The Maryland statute requires that result here.

Turning to Employer's argument that the legislature could not have intended such a result, because it might give Chin what Employer views as a windfall, we observe that the benificent intent and the social policies underlying the worker compensation law do not necessarily produce mathematically logical results in every case. We are not dealing with mere mathematics, but with the legislative response to problems of an industrial society. See Anchor Motor Freight, Inc. v. Subsequent Injury Fund, 278 Md. 320, 329, 363 A.2d 505 (1976) (result reached by Court made it possible that claimant could suffer a 128% disability, but "such a result is not illogical in this area of the law"). The legislature has chosen to permit an award for total loss of use, without regard to correctibility. As Judge Messitte astutely pointed out, Employer's arguments about legislative policy should be directed to the General Assembly, not to a court. See Baltimore County v. Penn, 66 Md. App. 199, 214, 503 A.2d 257 (1986).
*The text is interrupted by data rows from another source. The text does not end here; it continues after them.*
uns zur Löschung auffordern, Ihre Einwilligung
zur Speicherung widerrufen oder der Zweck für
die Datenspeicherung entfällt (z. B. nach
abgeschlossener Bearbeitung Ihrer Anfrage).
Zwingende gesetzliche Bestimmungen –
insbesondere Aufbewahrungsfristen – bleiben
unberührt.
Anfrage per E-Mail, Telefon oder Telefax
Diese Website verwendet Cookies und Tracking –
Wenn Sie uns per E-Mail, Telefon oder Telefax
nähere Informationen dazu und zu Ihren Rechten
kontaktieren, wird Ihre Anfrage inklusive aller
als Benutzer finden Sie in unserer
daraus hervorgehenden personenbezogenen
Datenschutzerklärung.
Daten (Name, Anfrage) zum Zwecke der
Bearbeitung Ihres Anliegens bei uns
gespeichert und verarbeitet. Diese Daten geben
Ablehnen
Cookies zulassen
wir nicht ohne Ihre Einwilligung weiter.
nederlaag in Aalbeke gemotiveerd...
We hold, therefore, that total loss of vision in an eye is compensable as total loss of the eye, even if vision is restored by the use of a lens or glasses.




[1] The other appellant is West American Insurance Company, Dawson's Charter Service's worker's compensation insurance carrier. For simplicity's sake, we shall refer to both appellants as "Employer".

[2] It is worthy of note that some states, even absent a statute like § 36(3)(c), have concluded that correctibility is not to be considered when determining compensability for an eye injury. See, e.g., Johannsen v. Union Iron Works, 97 N.J.L. 569, 117 A. 639 (1922), and Pocahontas Fuel Co. v. Workmen's Compensation Appeal Board, 118 W. Va. 565, 191 S.E. 49 (1937).